Hi OpenCL experts:
I saw a sentence "Thread dispatch serialization becomes a gating factor when a kernel has insufficient work per a work-item." in page 6 of the paper named <Intel® VTune™ Amplifier XE: Getting started with OpenCL™ performance HD Graphics OpenCL™ analysis on Intel HD Graphics>. I don't get the point.
Today I wrote a kernel to translate 3-channelled image to gray. The 3-channel are placed in 3 separated mem. Every work-item should read 3 times to utilize these data. When I use SIMD4(vload4()) instruction, the idle EUs array can be 17% , meanwhile 82% with SIMD 16(vload16()). Which factor cased it? Did I miss something?

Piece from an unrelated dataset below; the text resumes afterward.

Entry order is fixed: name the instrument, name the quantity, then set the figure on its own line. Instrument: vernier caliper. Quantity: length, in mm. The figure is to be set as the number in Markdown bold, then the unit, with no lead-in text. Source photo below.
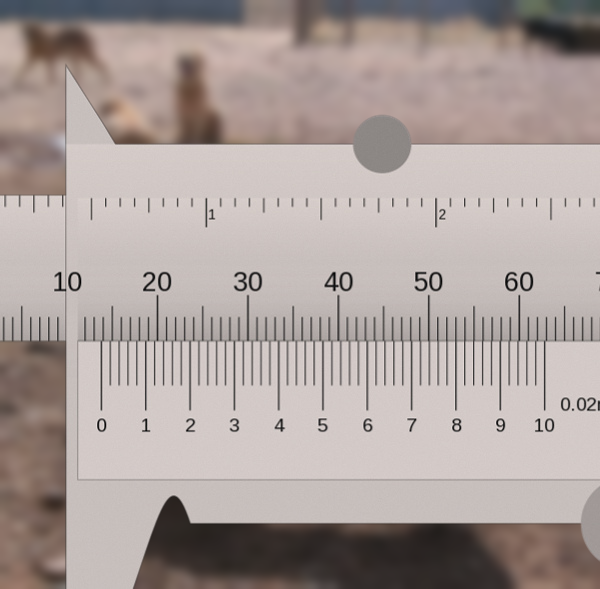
**13.8** mm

These statistics are collected with 512x512 image, the number of work-items are 128x512 and 32x512 separately, and the local size are set to NULL. Please help me, I didn't have any idea.

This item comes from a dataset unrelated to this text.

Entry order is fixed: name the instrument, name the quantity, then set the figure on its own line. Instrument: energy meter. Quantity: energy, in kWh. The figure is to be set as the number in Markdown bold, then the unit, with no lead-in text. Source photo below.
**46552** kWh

The main idea behind the sentence about thread dispatch is that it can be inefficient to write kernels where each work item does not do much. Increasing the amount of work per work item (as you've done) can increase efficiency. The drop in efficiency as you move to 16 pixels per work item isn't expected. As I've run tests here I have not seen a drop like this.
Is there any way you can send a reproducer? Alternately, with a little more time I can send some examples of the RGB-gray kernels I've been looking at.
A couple follow-on questions:
- How does the performance of the vec16 version compare to the vec4 version? Is the vec16 version faster than the vec4 version even if the EU array is "more idle"?
- Which device are you running on?
- Do you happen to know if your kernel is being compiled SIMD8, SIMD16, or SIMD32? You can determine this by querying clGetKernelWorkGroupInfo(CL_KERNEL_PREFERRED_WORK_GROUP_SIZE).
- What happens if you use a much bigger image, say 2048x2048 or 4096x4096?
My thinking is that if your kernel is compiled SIMD32, and you're launching 32x512 work items, that's not a lot of EU threads, therefore the EU array may not spend much time fully occupied and active.